──────── Page excerpt ────────
In the age of industrial warfare, individual combatants seldom make a difference in a battle’s outcome. Richard H. Best was an exception. But he spent a decade en route to his rendezvous with destiny at the Battle of Midway.
Appointed to the U.S. Naval Academy from his native New Jersey, Best graduated in the class of 1932. Enamored of aviation, Ensign Best served the obligatory two years at sea before beginning flight training in Pensacola, Fla. An excellent student, he pinned on his golden wings in December 1935.
Best’s Pensacola grades earned him the most prestigious seat possible: Fighting Squadron 2, the “Flying Chiefs.” Staffed largely with noncommissioned pilots, VF-2 was widely regarded as the most professional unit in naval aviation. For the next two years Best flew Grumman F3F biplanes from USS Lexington.
After 2½ years aboard “Lex,” Best was offered patrol planes or instructing at Pensacola. He chose the latter, and used the time well. As he recalled, “The best way to learn a subject is to teach it, and that’s what I tried to do.”
In the spring of 1940 Best was ready to return to the fleet, and he surprised colleagues by requesting dive bombers. As an astute professional, he recognized that naval fighters were inherently defensive while bombers were offensive. “I knew that we would become involved in the war,” he said, “and I thought I could make the best contribution by flying bombers.”
Assigned to the carrier Enterprise, Best joined Bombing Squadron 6 (VB-6) in June. He became flight operations officer—third in seniority—and cultivated his considerable dive-bombing skills. As he candidly admitted, “I intended to become the best bomber in the Pacific Fleet.” Certainly he had ample opportunity: In late 1941 he logged as many as 90 hours per month.
────────
-- Exercise instructions --
**a.** Give every year that the profile of Richard H. Best mentions.
**b.** In the profile of Richard H. Best, what aircraft did Best fly from USS Lexington?
Rely only on the profile of Richard H. Best to answer.
──────── Record set ────────
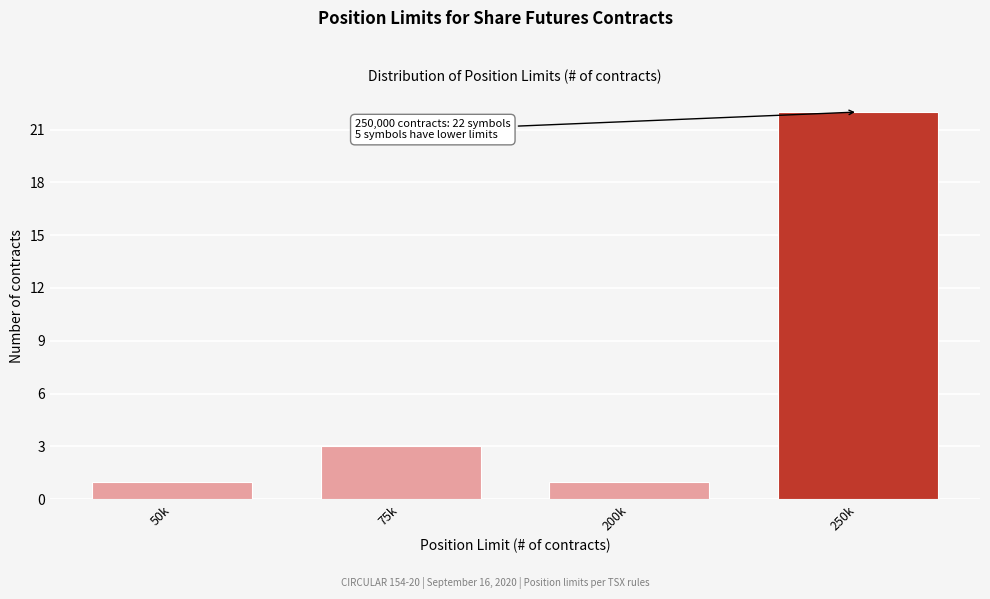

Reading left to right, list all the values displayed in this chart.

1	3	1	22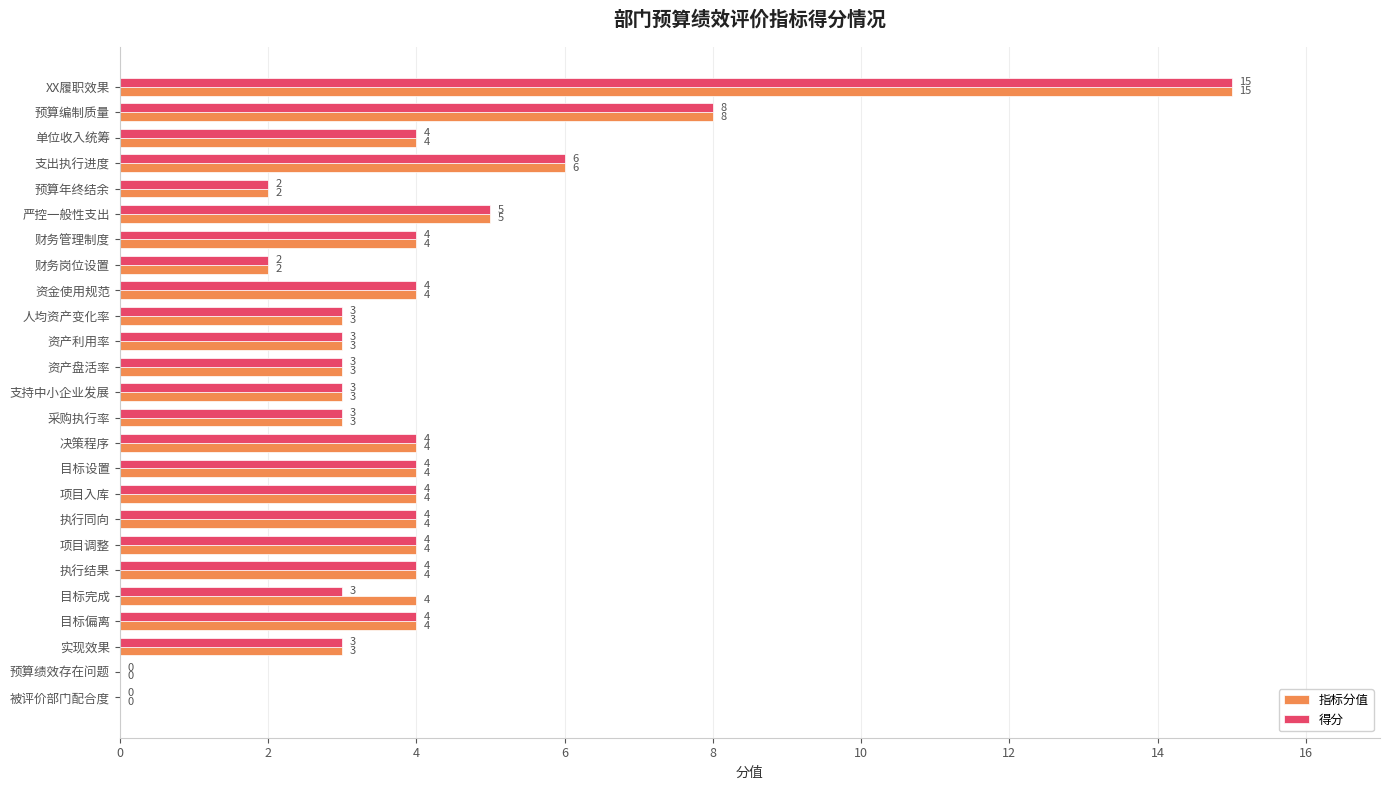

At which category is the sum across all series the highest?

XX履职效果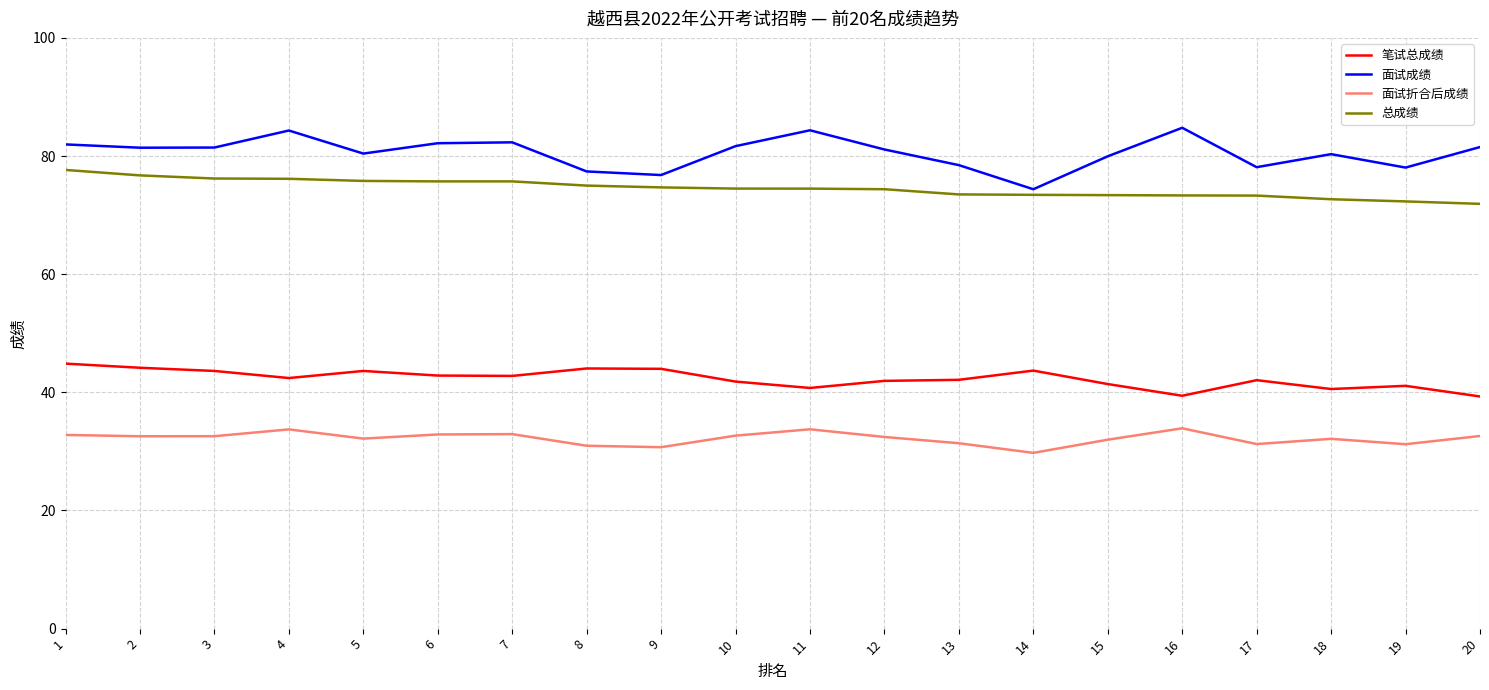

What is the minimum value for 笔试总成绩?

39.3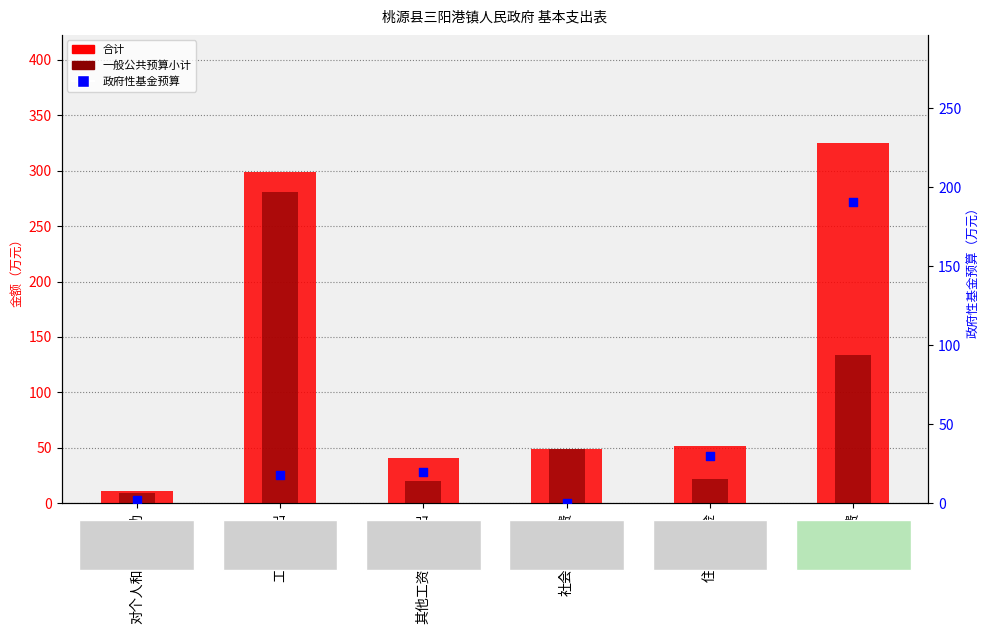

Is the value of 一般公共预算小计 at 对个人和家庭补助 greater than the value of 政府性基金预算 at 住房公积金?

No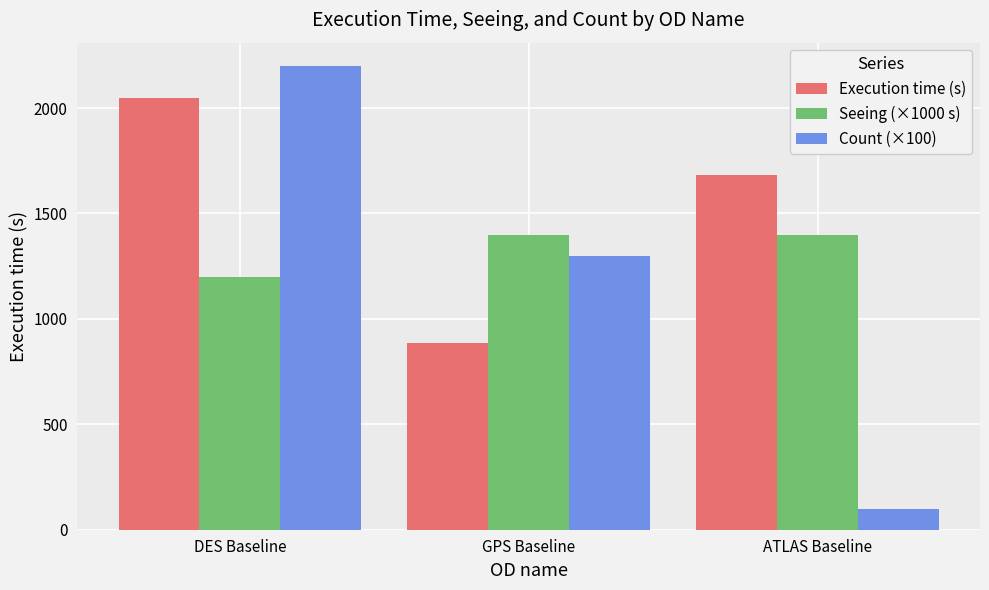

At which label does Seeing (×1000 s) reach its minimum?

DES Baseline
────────
-- Problem solutions --
**a.** 1932, 1935, 1940, 1941

**b.** Grumman F3F biplanes.